■ Work order
The answer must consist of every line from the entries that holds the word "Sobieskiego".
*** Begin section ***
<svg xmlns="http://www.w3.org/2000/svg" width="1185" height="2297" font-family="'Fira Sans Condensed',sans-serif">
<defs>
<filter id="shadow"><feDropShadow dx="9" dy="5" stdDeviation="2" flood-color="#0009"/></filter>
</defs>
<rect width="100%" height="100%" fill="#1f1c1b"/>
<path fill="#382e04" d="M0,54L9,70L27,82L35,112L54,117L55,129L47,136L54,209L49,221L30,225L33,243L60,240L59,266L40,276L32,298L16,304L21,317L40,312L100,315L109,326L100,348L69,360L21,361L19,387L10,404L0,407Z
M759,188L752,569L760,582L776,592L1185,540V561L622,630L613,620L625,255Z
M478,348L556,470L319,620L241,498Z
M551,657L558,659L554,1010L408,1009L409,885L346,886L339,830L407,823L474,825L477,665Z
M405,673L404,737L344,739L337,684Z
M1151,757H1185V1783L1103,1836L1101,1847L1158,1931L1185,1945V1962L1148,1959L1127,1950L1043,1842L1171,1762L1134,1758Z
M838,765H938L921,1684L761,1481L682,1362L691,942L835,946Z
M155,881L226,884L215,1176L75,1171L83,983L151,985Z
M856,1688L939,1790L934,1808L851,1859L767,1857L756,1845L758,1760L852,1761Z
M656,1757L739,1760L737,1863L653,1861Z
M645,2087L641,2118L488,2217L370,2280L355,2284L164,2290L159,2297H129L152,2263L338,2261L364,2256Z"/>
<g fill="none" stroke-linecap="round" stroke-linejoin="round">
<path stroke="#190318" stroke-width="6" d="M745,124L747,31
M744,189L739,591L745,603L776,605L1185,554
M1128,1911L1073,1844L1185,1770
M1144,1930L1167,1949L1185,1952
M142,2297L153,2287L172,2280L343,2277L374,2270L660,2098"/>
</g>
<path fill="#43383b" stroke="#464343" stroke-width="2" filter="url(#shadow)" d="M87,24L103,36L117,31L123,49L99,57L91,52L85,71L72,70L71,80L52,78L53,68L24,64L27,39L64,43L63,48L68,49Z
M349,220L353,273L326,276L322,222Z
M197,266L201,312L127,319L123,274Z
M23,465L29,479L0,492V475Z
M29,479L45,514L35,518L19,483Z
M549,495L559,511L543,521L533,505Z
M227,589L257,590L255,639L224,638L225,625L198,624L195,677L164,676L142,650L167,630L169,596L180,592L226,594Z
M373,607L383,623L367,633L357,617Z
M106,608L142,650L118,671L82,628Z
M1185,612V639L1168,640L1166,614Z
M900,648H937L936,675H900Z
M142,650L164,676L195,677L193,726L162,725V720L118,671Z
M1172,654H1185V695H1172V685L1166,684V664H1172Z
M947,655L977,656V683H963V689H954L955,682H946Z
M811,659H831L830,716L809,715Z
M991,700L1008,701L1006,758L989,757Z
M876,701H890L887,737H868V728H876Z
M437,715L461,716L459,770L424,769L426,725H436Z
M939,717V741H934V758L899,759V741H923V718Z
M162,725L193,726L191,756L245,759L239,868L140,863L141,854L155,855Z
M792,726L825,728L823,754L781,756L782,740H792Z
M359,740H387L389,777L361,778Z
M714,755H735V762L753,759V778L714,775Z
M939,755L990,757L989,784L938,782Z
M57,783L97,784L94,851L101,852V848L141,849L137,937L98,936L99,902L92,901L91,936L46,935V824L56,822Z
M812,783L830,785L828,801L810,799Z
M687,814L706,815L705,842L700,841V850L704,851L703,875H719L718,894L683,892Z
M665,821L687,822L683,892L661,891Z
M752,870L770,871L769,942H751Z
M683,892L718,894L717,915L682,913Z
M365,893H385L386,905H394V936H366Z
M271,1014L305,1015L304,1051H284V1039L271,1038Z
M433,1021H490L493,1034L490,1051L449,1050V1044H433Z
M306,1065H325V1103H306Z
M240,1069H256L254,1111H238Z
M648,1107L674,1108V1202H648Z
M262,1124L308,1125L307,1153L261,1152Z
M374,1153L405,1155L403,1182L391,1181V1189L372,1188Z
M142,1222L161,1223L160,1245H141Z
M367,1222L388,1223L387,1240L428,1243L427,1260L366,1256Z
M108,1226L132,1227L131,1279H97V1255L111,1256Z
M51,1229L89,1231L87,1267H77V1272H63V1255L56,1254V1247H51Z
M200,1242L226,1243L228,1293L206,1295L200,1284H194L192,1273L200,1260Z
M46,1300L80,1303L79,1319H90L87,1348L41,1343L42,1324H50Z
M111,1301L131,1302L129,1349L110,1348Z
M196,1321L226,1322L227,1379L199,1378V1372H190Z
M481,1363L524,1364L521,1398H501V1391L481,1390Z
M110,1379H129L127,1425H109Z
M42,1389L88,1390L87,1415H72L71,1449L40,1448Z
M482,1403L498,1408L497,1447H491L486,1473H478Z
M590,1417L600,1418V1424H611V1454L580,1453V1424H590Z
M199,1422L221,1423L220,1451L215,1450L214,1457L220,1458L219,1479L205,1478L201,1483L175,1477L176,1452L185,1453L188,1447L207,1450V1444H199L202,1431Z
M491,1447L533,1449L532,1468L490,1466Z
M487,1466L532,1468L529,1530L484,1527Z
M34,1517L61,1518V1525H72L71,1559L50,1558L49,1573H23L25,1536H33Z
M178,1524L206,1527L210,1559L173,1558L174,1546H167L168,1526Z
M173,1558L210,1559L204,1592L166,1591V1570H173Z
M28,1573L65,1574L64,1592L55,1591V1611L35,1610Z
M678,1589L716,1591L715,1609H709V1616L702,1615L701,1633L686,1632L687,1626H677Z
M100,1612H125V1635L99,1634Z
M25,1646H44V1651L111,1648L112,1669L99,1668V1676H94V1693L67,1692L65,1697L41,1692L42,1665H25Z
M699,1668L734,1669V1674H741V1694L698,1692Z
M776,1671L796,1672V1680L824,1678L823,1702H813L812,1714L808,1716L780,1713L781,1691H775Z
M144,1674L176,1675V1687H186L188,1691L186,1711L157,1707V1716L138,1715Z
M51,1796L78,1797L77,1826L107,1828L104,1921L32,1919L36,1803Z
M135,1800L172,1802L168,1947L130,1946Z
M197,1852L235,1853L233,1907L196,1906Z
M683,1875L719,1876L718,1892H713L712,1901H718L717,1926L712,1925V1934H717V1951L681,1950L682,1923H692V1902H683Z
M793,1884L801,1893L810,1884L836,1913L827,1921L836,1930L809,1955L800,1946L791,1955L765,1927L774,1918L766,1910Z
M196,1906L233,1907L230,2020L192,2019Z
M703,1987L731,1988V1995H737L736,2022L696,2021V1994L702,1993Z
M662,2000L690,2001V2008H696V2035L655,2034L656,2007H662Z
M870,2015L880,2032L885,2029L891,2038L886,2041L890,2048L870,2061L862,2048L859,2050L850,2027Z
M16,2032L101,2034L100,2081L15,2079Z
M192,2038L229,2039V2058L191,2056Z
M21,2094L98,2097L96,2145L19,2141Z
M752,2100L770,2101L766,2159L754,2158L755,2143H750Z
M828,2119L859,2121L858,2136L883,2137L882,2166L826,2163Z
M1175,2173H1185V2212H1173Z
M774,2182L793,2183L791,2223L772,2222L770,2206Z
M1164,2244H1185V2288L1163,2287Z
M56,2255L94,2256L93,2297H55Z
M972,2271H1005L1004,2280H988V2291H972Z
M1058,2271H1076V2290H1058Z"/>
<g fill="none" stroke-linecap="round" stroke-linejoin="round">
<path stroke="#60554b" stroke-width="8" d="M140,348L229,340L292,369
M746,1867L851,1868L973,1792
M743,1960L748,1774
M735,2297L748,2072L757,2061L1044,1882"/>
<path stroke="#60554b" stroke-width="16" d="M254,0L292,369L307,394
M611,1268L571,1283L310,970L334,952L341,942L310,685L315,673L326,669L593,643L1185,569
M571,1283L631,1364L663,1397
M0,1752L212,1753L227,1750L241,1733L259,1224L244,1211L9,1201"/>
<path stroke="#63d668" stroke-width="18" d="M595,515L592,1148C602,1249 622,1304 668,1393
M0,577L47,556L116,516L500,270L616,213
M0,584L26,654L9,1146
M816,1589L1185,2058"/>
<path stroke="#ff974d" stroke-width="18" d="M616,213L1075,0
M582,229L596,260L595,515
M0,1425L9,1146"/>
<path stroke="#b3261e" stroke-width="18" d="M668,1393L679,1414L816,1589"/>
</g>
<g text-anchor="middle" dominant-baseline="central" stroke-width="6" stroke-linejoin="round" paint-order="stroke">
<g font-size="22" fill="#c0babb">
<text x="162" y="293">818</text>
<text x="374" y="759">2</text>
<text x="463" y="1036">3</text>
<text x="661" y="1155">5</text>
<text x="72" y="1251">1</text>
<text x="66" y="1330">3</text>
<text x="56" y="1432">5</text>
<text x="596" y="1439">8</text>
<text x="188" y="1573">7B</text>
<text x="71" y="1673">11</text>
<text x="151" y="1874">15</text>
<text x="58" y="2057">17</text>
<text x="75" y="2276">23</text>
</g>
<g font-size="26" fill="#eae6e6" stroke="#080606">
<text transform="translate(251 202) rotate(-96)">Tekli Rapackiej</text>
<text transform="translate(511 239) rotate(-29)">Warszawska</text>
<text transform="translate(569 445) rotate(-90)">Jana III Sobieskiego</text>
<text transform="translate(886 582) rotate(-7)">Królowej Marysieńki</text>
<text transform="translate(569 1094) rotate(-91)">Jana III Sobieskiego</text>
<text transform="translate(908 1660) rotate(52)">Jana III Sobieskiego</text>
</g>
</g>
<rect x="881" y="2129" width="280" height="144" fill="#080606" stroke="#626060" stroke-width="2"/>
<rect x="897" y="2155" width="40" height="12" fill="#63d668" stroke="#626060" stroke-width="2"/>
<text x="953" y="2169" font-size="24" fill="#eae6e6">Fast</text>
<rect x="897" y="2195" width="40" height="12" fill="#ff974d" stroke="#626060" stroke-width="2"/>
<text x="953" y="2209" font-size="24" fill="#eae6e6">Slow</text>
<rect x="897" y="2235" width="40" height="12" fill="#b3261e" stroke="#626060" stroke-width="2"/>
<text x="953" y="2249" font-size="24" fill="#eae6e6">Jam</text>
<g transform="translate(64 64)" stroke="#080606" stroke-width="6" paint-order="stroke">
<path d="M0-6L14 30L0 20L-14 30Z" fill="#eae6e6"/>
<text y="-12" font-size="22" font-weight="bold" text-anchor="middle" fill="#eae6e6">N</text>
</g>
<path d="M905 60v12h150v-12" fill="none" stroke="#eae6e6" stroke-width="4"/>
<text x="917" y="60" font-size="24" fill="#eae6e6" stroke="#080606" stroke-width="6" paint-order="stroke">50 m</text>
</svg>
*** End section ***
■ Answer space
<text transform="translate(569 445) rotate(-90)">Jana III Sobieskiego</text>
<text transform="translate(569 1094) rotate(-91)">Jana III Sobieskiego</text>
<text transform="translate(908 1660) rotate(52)">Jana III Sobieskiego</text>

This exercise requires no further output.